## TASK DESCRIPTION
Would you return the entries below exactly from the line containing "pain — not just the symptoms." onward, ending with the final line and including it, and nothing else?

## DATA SHOWN
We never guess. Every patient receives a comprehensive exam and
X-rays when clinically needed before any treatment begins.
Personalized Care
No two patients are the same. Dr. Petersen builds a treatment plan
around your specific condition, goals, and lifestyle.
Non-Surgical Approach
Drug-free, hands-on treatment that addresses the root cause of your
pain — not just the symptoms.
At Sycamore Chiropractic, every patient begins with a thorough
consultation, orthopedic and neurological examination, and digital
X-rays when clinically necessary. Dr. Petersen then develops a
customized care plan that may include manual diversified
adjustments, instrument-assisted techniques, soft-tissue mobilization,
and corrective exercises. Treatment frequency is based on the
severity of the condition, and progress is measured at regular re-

## EXERCISE ANSWER
pain — not just the symptoms.
At Sycamore Chiropractic, every patient begins with a thorough
consultation, orthopedic and neurological examination, and digital
X-rays when clinically necessary. Dr. Petersen then develops a
customized care plan that may include manual diversified
adjustments, instrument-assisted techniques, soft-tissue mobilization,
and corrective exercises. Treatment frequency is based on the
severity of the condition, and progress is measured at regular re-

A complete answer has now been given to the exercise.